There are some rare examples of highly decorative executioners swords, those trace their origin as wedding gifts between executioner clans. Executioner work was hereditary because of the social stigma that goes with it, but also exceptionally well payed, this lead to family clans holding executioner office for generations.
However no normal person would ever go near such a blade, walking around with a wheel and gallows on your sword was the equivalent of tattooing "proud child rapist" on your forehead.

Well considering that image is directly from DS2, probably not. God I loved that sword.

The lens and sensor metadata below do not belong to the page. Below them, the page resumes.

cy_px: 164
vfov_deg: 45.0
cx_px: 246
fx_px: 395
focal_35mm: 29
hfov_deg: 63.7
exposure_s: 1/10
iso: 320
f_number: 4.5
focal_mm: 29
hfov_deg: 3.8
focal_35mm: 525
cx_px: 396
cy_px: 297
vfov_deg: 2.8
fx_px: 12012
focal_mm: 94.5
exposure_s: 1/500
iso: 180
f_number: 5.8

Absorbed just enough mana to keep my pyro going and it hit like a fucking truck

Nah, more like they were either ceremonial symbols, the executioners themselves were simply making the best of it by embracing the stigma ala thug life, or they were British.

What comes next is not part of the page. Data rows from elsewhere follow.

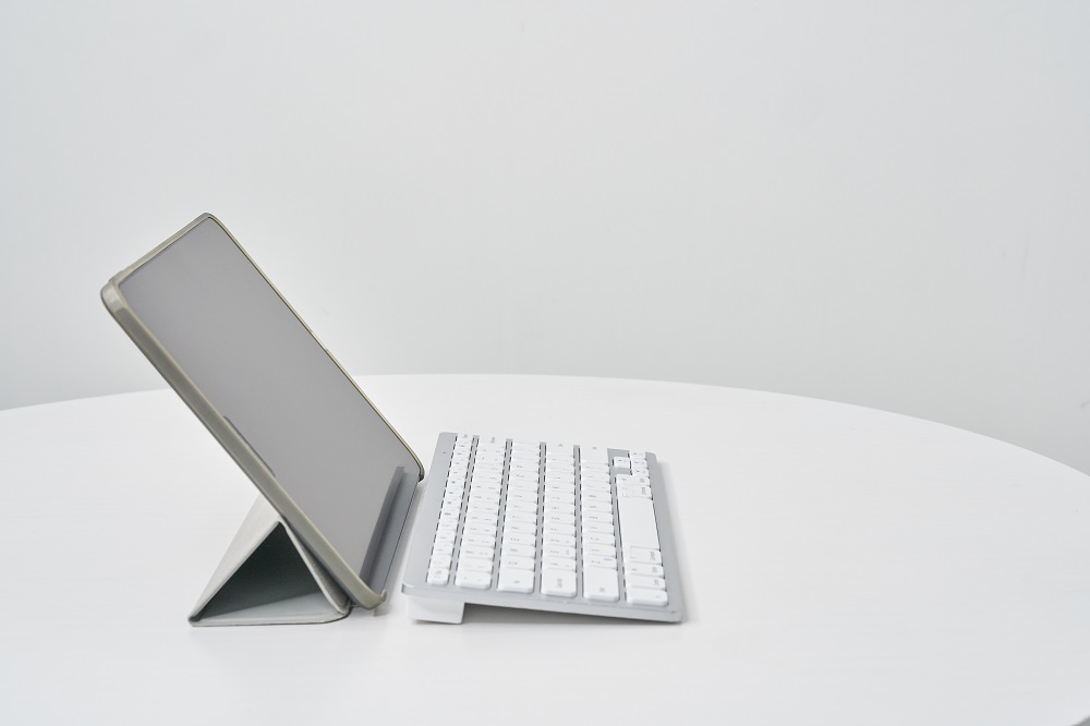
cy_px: 363
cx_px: 545
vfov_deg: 19.4
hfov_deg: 28.9
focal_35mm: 70
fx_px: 2119
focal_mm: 70
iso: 400
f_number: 11
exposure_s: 1/80
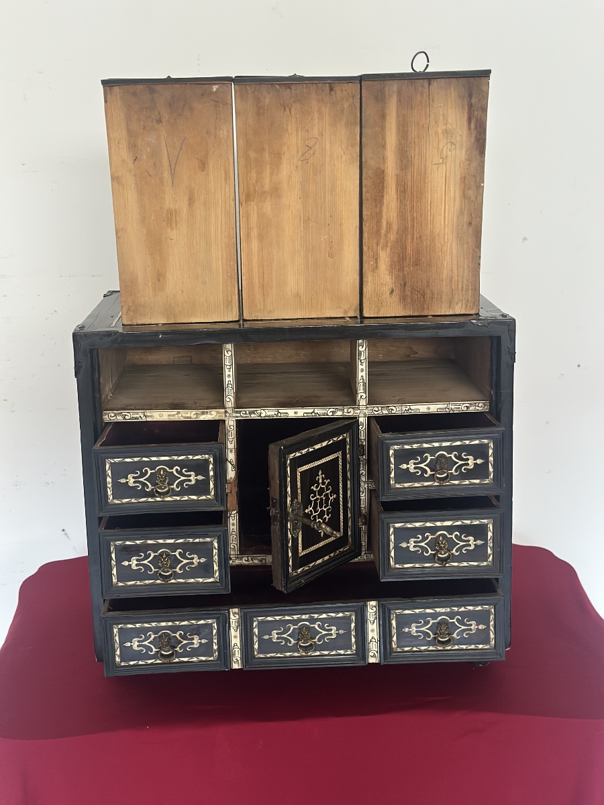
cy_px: 402
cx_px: 302
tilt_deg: -11.9
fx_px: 1117
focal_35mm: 48
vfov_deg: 39.7
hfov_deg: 30.3
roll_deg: +1.4
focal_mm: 6.86
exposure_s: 1/60
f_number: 1.78
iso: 320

Just look at it like white collar fucks who look down on blue collar fucks so the blue collar guys go "fuck you at least I provide and I'm good at my job" before slapping some job related sticker on the back window of their truck

Yeah, just being associated with the executioner would mean you completely fall off the social ladder and end up at the lowest place late medieval /early modern social hierarchy had to offer. You literally became pariah, banned from normal jobs, normal neighborhoods and normal people, forever, everywhere and the same goes for your children and their children.

What section of the blade was aimed at the neck? Terzo? Foible?

Foible. It's what physics dictate, it's what the thin outermost third these swords tend to have show they were made for, and it's what things like "There is one executioners sword in Skokloster armoury that looks like it has a regular double edged blade, but it´s the last 6 inches that are sharpened" tells us.